Another benefit of Sysco’s business model is that it is resistant to recessions. Everyone has to eat, which gives Sysco a certain level of demand, regardless of the condition of the U.S. economy.
This is why Sysco’s profits held up well during the Great Recession:
- 2007 earnings-per-share of $1.60
- 2008 earnings-per-share of $1.81 (13% increase)
- 2009 earnings-per-share of $1.77 (2% decline)
- 2010 earnings-per-share of $1.99 (12% increase)
Sysco grew earnings-per-share at a double-digit pace in 2008 and 2010, with only a mild dip in 2009. The company grew earnings from 2007 to 2010, which was a rare achievement.
Sysco’s stable industry and top competitive position, allowed it to raise its dividend each year, even during recessions.
Valuation & Expected Returns
While the coronavirus pandemic has had a huge impact on Sysco, we believe the company has normalized earnings power of $2.90 per share. Based on this, the stock has a price-to-earnings ratio of 28.1. Our fair value estimate is a price-to-earnings ratio of 20, which means the stock is currently trading well in excess of fair value.
Because Sysco is an overvalued stock, annual returns could be reduced by 6.6% per year if the P/E multiple declines to 20 over the next five years. Instead, shareholder returns will be generated by earnings growth and dividends.
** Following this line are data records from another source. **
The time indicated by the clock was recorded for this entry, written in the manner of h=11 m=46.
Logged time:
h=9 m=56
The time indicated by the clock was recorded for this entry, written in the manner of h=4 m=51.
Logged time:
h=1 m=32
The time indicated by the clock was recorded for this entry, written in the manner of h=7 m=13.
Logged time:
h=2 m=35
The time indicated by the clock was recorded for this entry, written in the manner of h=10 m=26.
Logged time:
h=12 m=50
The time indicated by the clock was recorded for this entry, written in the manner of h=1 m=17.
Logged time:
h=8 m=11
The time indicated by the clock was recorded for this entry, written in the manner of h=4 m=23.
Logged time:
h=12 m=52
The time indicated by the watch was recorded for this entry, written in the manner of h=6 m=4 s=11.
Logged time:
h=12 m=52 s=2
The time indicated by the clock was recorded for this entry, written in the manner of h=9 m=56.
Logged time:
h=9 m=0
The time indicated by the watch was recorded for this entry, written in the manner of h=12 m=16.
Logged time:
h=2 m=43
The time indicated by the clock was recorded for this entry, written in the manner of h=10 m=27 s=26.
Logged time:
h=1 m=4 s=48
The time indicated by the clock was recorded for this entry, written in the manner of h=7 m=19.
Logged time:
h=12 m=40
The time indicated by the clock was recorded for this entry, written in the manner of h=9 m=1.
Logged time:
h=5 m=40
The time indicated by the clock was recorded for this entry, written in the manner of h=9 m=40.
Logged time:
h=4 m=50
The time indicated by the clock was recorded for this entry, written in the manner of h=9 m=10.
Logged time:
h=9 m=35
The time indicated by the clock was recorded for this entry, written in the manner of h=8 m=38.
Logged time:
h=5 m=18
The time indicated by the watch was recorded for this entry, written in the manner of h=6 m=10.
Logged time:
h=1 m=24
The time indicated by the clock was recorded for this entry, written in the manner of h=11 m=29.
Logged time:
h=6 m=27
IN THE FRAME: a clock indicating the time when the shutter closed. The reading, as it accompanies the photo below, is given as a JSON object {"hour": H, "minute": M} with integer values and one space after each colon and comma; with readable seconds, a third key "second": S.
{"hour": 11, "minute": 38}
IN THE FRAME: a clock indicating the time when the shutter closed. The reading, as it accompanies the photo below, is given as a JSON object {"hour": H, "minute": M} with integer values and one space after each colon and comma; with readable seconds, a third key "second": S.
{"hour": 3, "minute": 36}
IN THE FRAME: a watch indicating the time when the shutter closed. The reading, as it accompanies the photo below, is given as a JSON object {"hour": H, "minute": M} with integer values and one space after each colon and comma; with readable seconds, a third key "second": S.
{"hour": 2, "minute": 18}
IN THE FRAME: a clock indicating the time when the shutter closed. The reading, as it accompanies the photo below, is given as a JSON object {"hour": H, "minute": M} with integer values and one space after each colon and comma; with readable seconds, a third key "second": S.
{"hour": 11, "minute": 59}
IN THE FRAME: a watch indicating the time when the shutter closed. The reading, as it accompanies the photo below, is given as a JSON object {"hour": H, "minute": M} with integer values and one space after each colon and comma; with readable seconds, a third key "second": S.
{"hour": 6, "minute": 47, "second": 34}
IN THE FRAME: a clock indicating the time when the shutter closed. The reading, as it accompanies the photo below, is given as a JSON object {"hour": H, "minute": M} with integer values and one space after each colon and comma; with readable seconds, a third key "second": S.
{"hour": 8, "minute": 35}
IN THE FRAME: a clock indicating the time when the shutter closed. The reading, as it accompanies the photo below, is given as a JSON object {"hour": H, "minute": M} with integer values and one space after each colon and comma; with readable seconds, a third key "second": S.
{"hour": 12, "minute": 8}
Fortunately, Sysco does not need to rely on multiple expansion, as the company has an attractive growth profile and dividend. We expect Sysco to deliver up to 7% annual earnings growth going forward, consisting of organic growth, acquisitions, and share repurchases.
In addition, Sysco has a current dividend yield of 2.3%, which is a higher yield than the average yield of the broader S&P 500 Index. This leads to total expected annualized returns of 2.7% per year over the next five years. This is a weak expected rate of return, making the stock a sell on valuation concerns.
Sysco should have little trouble increasing its dividend going forward. The company has a projected dividend payout ratio of 62% for fiscal 2021. This indicates the dividend is more than sufficiently covered.
Sysco operates at the top of a stable industry. It has an entrenched industry position, and should see steady demand, even during recessions. These qualities make Sysco a reliable stock for income.
Sysco is on the exclusive list of Dividend Kings, a group of stocks with 50+ consecutive years of dividend increases.
The stock is overvalued, meaning right now is not the best time to buy the stock. Sysco shares are currently sitting at an all-time high. We believe future returns will be satisfactory, but not spectacular, for investors buying the stock at the current valuation level.
Still, we believe the stock can generate positive returns even at this valuation, through earnings growth and dividends. As a result, Sysco remains a quality holding within a dividend growth portfolio, but the stock is not a buy at the current price.